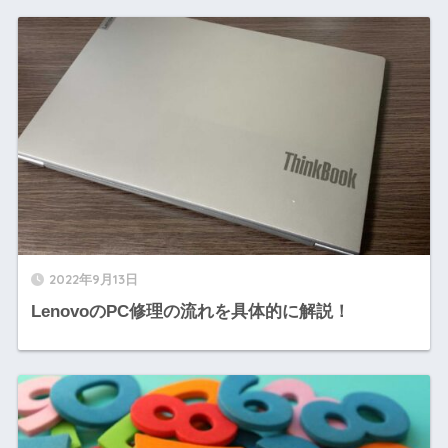
2022年9月13日
LenovoのPC修理の流れを具体的に解説！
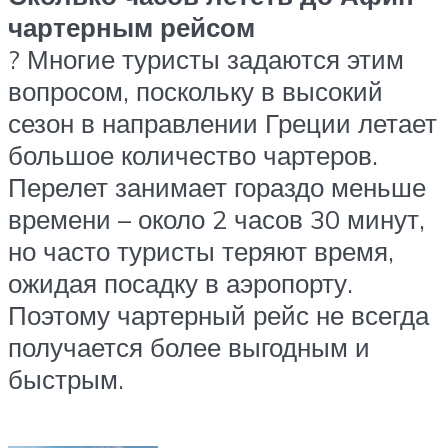
чартерным рейсом
? Многие туристы задаются этим
вопросом, поскольку в высокий
сезон в направлении Греции летает
большое количество чартеров.
Перелет занимает гораздо меньше
времени – около 2 часов 30 минут,
но часто туристы теряют время,
ожидая посадку в аэропорту.
Поэтому чартерный рейс не всегда
получается более выгодным и
быстрым.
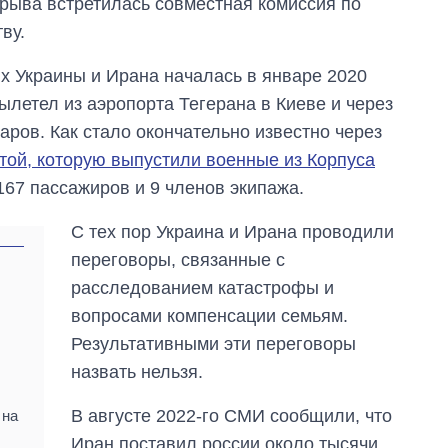
ерыва встретилась совместная комиссия по
ву.
ях Украины и Ирана началась в январе 2020
ылетел из аэропорта Тегерана в Киеве и через
аров. Как стало окончательно известно через
етой, которую выпустили военные из Корпуса
167 пассажиров и 9 членов экипажа.
С тех пор Украина и Ирана проводили
переговоры, связанные с
расследованием катастрофы и
вопросами компенсации семьям.
Результативными эти переговоры
назвать нельзя.
В августе 2022-го СМИ сообщили, что
 на
Иран поставил россии около тысячи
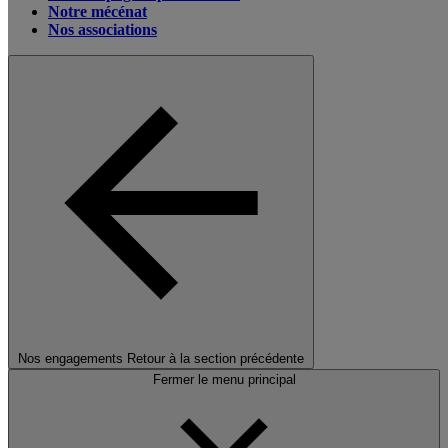
Notre mécénat
Nos associations
Nos engagements
Retour à la section précédente
Fermer le menu principal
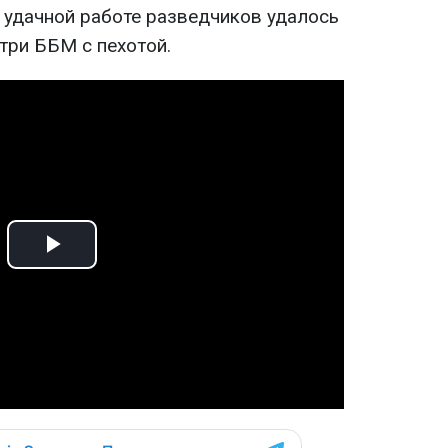
я удачной работе разведчиков удалось
 три ББМ с пехотой.
Play
Video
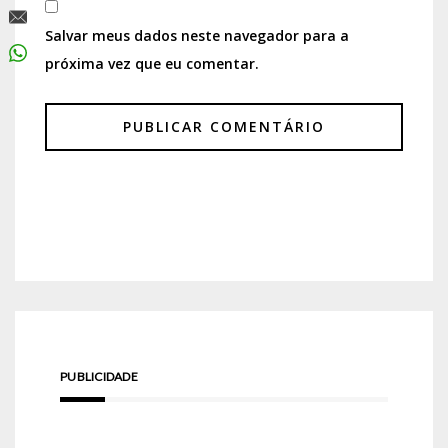
Salvar meus dados neste navegador para a
próxima vez que eu comentar.
PUBLICIDADE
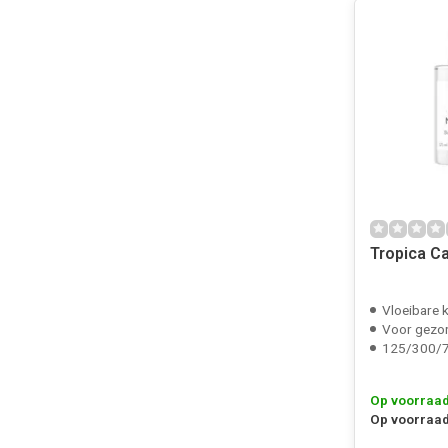
Tropica Ca
Vloeibare k
Voor gezon
125/300/7
Op voorraa
Op voorraad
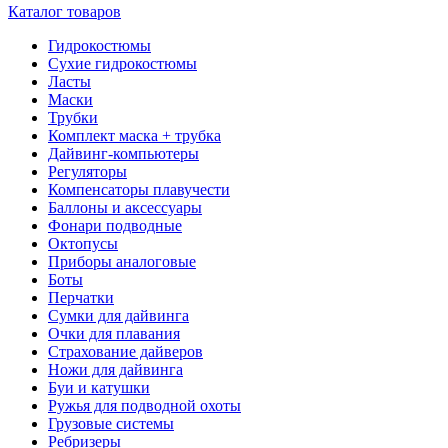
Каталог товаров
Гидрокостюмы
Сухие гидрокостюмы
Ласты
Маски
Трубки
Комплект маска + трубка
Дайвинг-компьютеры
Регуляторы
Компенсаторы плавучести
Баллоны и аксессуары
Фонари подводные
Октопусы
Приборы аналоговые
Боты
Перчатки
Сумки для дайвинга
Очки для плавания
Страхование дайверов
Ножи для дайвинга
Буи и катушки
Ружья для подводной охоты
Грузовые системы
Ребризеры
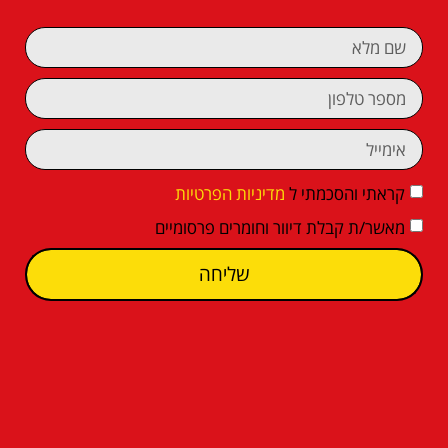
קראתי והסכמתי ל
מדיניות הפרטיות
מאשר/ת קבלת דיוור וחומרים פרסומיים
שליחה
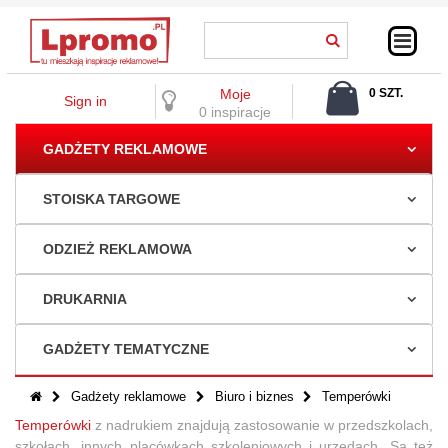
Moje
0 SZT.
Sign in
0,00 ZŁ
0 inspiracje
GADŻETY REKLAMOWE
STOISKA TARGOWE
ODZIEŻ REKLAMOWA
DRUKARNIA
GADŻETY TEMATYCZNE
Gadżety reklamowe
Biuro i biznes
Temperówki
Temperówki
z nadrukiem znajdują zastosowanie w przedszkolach,
szkołach, innych placówkach szkoleniowych i urzędach. Są też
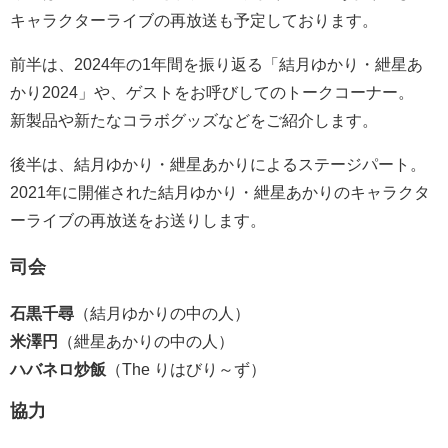
キャラクターライブの再放送も予定しております。
前半は、2024年の1年間を振り返る「結月ゆかり・紲星あ
かり2024」や、ゲストをお呼びしてのトークコーナー。
新製品や新たなコラボグッズなどをご紹介します。
後半は、結月ゆかり・紲星あかりによるステージパート。
2021年に開催された結月ゆかり・紲星あかりのキャラクタ
ーライブの再放送をお送りします。
司会
石黒千尋
（結月ゆかりの中の人）
米澤円
（紲星あかりの中の人）
ハバネロ炒飯
（The りはびり～ず）
協力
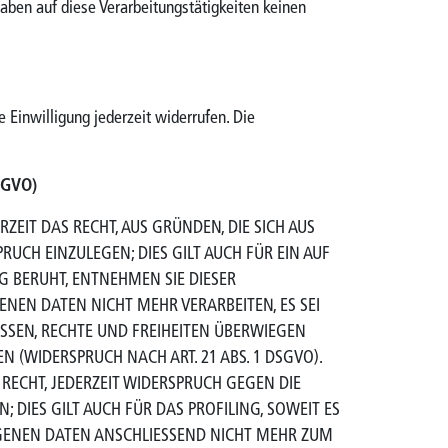
ben auf diese Verarbeitungstätigkeiten keinen
e Einwilligung jederzeit widerrufen. Die
SGVO)
RZEIT DAS RECHT, AUS GRÜNDEN, DIE SICH AUS
CH EINZULEGEN; DIES GILT AUCH FÜR EIN AUF
G BERUHT, ENTNEHMEN SIE DIESER
EN DATEN NICHT MEHR VERARBEITEN, ES SEI
SSEN, RECHTE UND FREIHEITEN ÜBERWIEGEN
(WIDERSPRUCH NACH ART. 21 ABS. 1 DSGVO).
RECHT, JEDERZEIT WIDERSPRUCH GEGEN DIE
IES GILT AUCH FÜR DAS PROFILING, SOWEIT ES
OGENEN DATEN ANSCHLIESSEND NICHT MEHR ZUM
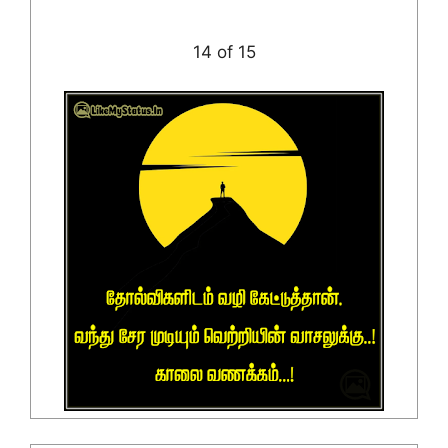
14 of 15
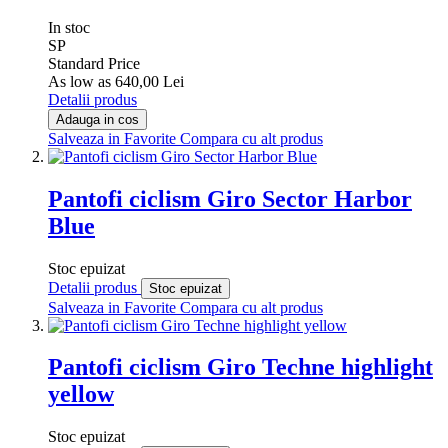
In stoc
SP
Standard Price
As low as
640,00 Lei
Detalii produs
Adauga in cos
Salveaza in Favorite
Compara cu alt produs
Pantofi ciclism Giro Sector Harbor
Blue
Stoc epuizat
Detalii produs
Stoc epuizat
Salveaza in Favorite
Compara cu alt produs
Pantofi ciclism Giro Techne highlight
yellow
Stoc epuizat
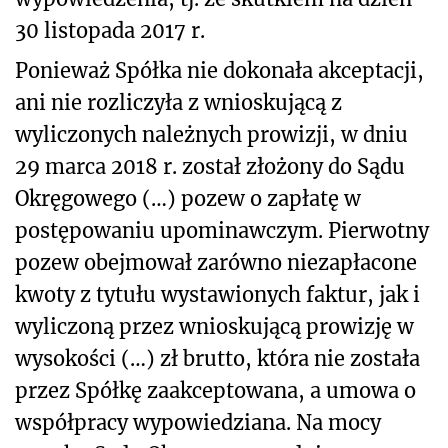
30 listopada 2017 r.
Ponieważ Spółka nie dokonała akceptacji,
ani nie rozliczyła z wnioskującą z
wyliczonych należnych prowizji, w dniu
29 marca 2018 r. został złożony do Sądu
Okręgowego (…) pozew o zapłatę w
postępowaniu upominawczym. Pierwotny
pozew obejmował zarówno niezapłacone
kwoty z tytułu wystawionych faktur, jak i
wyliczoną przez wnioskującą prowizję w
wysokości (…) zł brutto, która nie została
przez Spółkę zaakceptowana, a umowa o
współpracy wypowiedziana. Na mocy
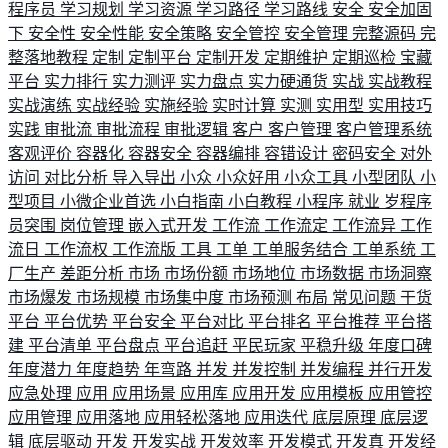
程序员
学习规划
学习资源
学习路径
学习路线
安全
安全加固
下
安全性
安全性能
安全策略
安全管控
安全管理
完整源码
完
整落地教程
定制
定制平台
定制开发
定期维护
定期巡检
宝藏
平台
实力排行
实力测评
实力盘点
实力硬通货
实战
实战教程
实战演练
实战经验
实施经验
实时计算
实测
实用型
实用技巧
实践
审批流
审批流程
审批逻辑
客户
客户管理
客户管理系统
客观评价
容器化
容器安全
容器编排
容错设计
密码安全
对外
访问
对比分析
导入导出
小众
小众好用
小众工具
小型团队
小
型项目
小微企业首选
小白指南
小白教程
小程序
就业
岁程序
员突围
岗位管理
嵌入式开发
工作流
工作流定
工作流异
工作
流日
工作流权
工作流版
工具
工单
工单服务结合
工单系统
工
厂生产
差距分析
市场
市场份额
市场地位
市场数据
市场洞察
市场爆发
市场规模
市场集中度
市场预测
布局
常见问题
干货
平台
平台优势
平台安全
平台对比
平台排名
平台推荐
平台搭
建
平台清单
平台盘点
平台追赶
平民玩家
平稳升级
年度口碑
年度潜力
年度趋势
年弯路
并发
并发控制
并发编程
并行开发
应急处理
应用
应用场景
应用库
应用开发
应用模板
应用管控
应用管理
应用落地
应用轻松落地
应用迭代
底层原理
底层逻
辑
底层驱动
开发
开发实战
开发效率
开发模式
开发真
开发经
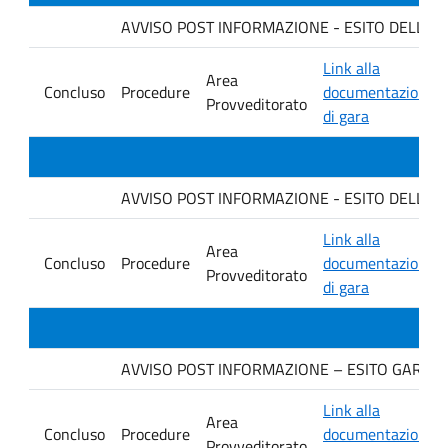
AVVISO POST INFORMAZIONE - ESITO DELLA GA
Link alla
Area
Concluso
Procedure
documentazione
Provveditorato
di gara
AVVISO POST INFORMAZIONE - ESITO DELLA GAR
Link alla
Area
Concluso
Procedure
documentazione
Provveditorato
di gara
AVVISO POST INFORMAZIONE – ESITO GARA. Ditt
Link alla
Area
Concluso
Procedure
documentazione
Provveditorato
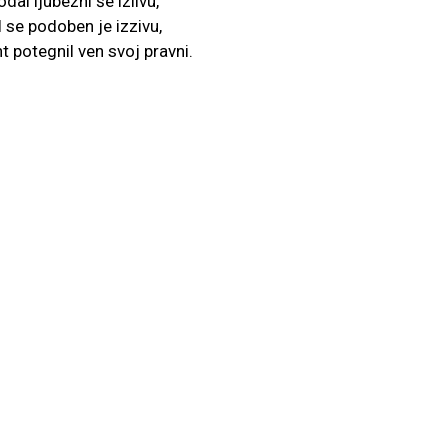
odal ljubezni še izlivu,
l se podoben je izzivu,
 potegnil ven svoj pravni.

# [PROBLEM TO SOLVE]
Can you transcribe the text of every record above, line for line and with no changes, leaving out the pictures?

# [REPLY TO THE TASK]
2022年9月13日
LenovoのPC修理の流れを具体的に解説！
чартерным рейсом
? Многие туристы задаются этим
вопросом, поскольку в высокий
сезон в направлении Греции летает
большое количество чартеров.
Перелет занимает гораздо меньше
времени – около 2 часов 30 минут,
но часто туристы теряют время,
ожидая посадку в аэропорту.
Поэтому чартерный рейс не всегда
получается более выгодным и
быстрым.
ерыва встретилась совместная комиссия по
ву.
ях Украины и Ирана началась в январе 2020
ылетел из аэропорта Тегерана в Киеве и через
аров. Как стало окончательно известно через
етой, которую выпустили военные из Корпуса
167 пассажиров и 9 членов экипажа.
С тех пор Украина и Ирана проводили
переговоры, связанные с
расследованием катастрофы и
вопросами компенсации семьям.
Результативными эти переговоры
назвать нельзя.
В августе 2022-го СМИ сообщили, что
 на
Иран поставил россии около тысячи
Notre mécénat
Nos associations
Nos engagements
Retour à la section précédente
Fermer le menu principal
я удачной работе разведчиков удалось
 три ББМ с пехотой.
Play
Video
Salvar meus dados neste navegador para a
próxima vez que eu comentar.
PUBLICIDADE
Tropica Ca
Vloeibare k
Voor gezon
125/300/7
Op voorraa
Op voorraad
Каталог товаров
Гидрокостюмы
Сухие гидрокостюмы
Ласты
Маски
Трубки
Комплект маска + трубка
Дайвинг-компьютеры
Регуляторы
Компенсаторы плавучести
Баллоны и аксессуары
Фонари подводные
Октопусы
Приборы аналоговые
Боты
Перчатки
Сумки для дайвинга
Очки для плавания
Страхование дайверов
Ножи для дайвинга
Буи и катушки
Ружья для подводной охоты
Грузовые системы
Ребризеры
קראתי והסכמתי ל
מדיניות הפרטיות
מאשר/ת קבלת דיוור וחומרים פרסומיים
שליחה
Moje
0 SZT.
Sign in
0,00 ZŁ
0 inspiracje
GADŻETY REKLAMOWE
STOISKA TARGOWE
ODZIEŻ REKLAMOWA
DRUKARNIA
GADŻETY TEMATYCZNE
Gadżety reklamowe
Biuro i biznes
Temperówki
Temperówki
z nadrukiem znajdują zastosowanie w przedszkolach,
szkołach, innych placówkach szkoleniowych i urzędach. Są też
キャラクターライブの再放送も予定しております。
前半は、2024年の1年間を振り返る「結月ゆかり・紲星あ
かり2024」や、ゲストをお呼びしてのトークコーナー。
新製品や新たなコラボグッズなどをご紹介します。
後半は、結月ゆかり・紲星あかりによるステージパート。
2021年に開催された結月ゆかり・紲星あかりのキャラクタ
ーライブの再放送をお送りします。
司会
石黒千尋
（結月ゆかりの中の人）
米澤円
（紲星あかりの中の人）
ハバネロ炒飯
（The りはびり～ず）
協力
ben auf diese Verarbeitungstätigkeiten keinen
e Einwilligung jederzeit widerrufen. Die
SGVO)
RZEIT DAS RECHT, AUS GRÜNDEN, DIE SICH AUS
CH EINZULEGEN; DIES GILT AUCH FÜR EIN AUF
G BERUHT, ENTNEHMEN SIE DIESER
EN DATEN NICHT MEHR VERARBEITEN, ES SEI
SSEN, RECHTE UND FREIHEITEN ÜBERWIEGEN
(WIDERSPRUCH NACH ART. 21 ABS. 1 DSGVO).
RECHT, JEDERZEIT WIDERSPRUCH GEGEN DIE
IES GILT AUCH FÜR DAS PROFILING, SOWEIT ES
OGENEN DATEN ANSCHLIESSEND NICHT MEHR ZUM
14 of 15
In stoc
SP
Standard Price
As low as
640,00 Lei
Detalii produs
Adauga in cos
Salveaza in Favorite
Compara cu alt produs
Pantofi ciclism Giro Sector Harbor
Blue
Stoc epuizat
Detalii produs
Stoc epuizat
Salveaza in Favorite
Compara cu alt produs
Pantofi ciclism Giro Techne highlight
yellow
Stoc epuizat
30 listopada 2017 r.
Ponieważ Spółka nie dokonała akceptacji,
ani nie rozliczyła z wnioskującą z
wyliczonych należnych prowizji, w dniu
29 marca 2018 r. został złożony do Sądu
Okręgowego (…) pozew o zapłatę w
postępowaniu upominawczym. Pierwotny
pozew obejmował zarówno niezapłacone
kwoty z tytułu wystawionych faktur, jak i
wyliczoną przez wnioskującą prowizję w
wysokości (…) zł brutto, która nie została
przez Spółkę zaakceptowana, a umowa o
współpracy wypowiedziana. Na mocy
程序员
学习规划
学习资源
学习路径
学习路线
安全
安全加固
下
安全性
安全性能
安全策略
安全管控
安全管理
完整源码
完
整落地教程
定制
定制平台
定制开发
定期维护
定期巡检
宝藏
平台
实力排行
实力测评
实力盘点
实力硬通货
实战
实战教程
实战演练
实战经验
实施经验
实时计算
实测
实用型
实用技巧
实践
审批流
审批流程
审批逻辑
客户
客户管理
客户管理系统
客观评价
容器化
容器安全
容器编排
容错设计
密码安全
对外
访问
对比分析
导入导出
小众
小众好用
小众工具
小型团队
小
型项目
小微企业首选
小白指南
小白教程
小程序
就业
岁程序
员突围
岗位管理
嵌入式开发
工作流
工作流定
工作流异
工作
流日
工作流权
工作流版
工具
工单
工单服务结合
工单系统
工
厂生产
差距分析
市场
市场份额
市场地位
市场数据
市场洞察
市场爆发
市场规模
市场集中度
市场预测
布局
常见问题
干货
平台
平台优势
平台安全
平台对比
平台排名
平台推荐
平台搭
建
平台清单
平台盘点
平台追赶
平民玩家
平稳升级
年度口碑
年度潜力
年度趋势
年弯路
并发
并发控制
并发编程
并行开发
应急处理
应用
应用场景
应用库
应用开发
应用模板
应用管控
应用管理
应用落地
应用轻松落地
应用迭代
底层原理
底层逻
辑
底层驱动
开发
开发实战
开发效率
开发模式
开发真
开发经
AVVISO POST INFORMAZIONE - ESITO DELLA GA
Link alla
Area
Concluso
Procedure
documentazione
Provveditorato
di gara
AVVISO POST INFORMAZIONE - ESITO DELLA GAR
Link alla
Area
Concluso
Procedure
documentazione
Provveditorato
di gara
AVVISO POST INFORMAZIONE – ESITO GARA. Ditt
Link alla
Area
Concluso
Procedure
documentazione
Provveditorato
odal ljubezni še izlivu,
l se podoben je izzivu,
 potegnil ven svoj pravni.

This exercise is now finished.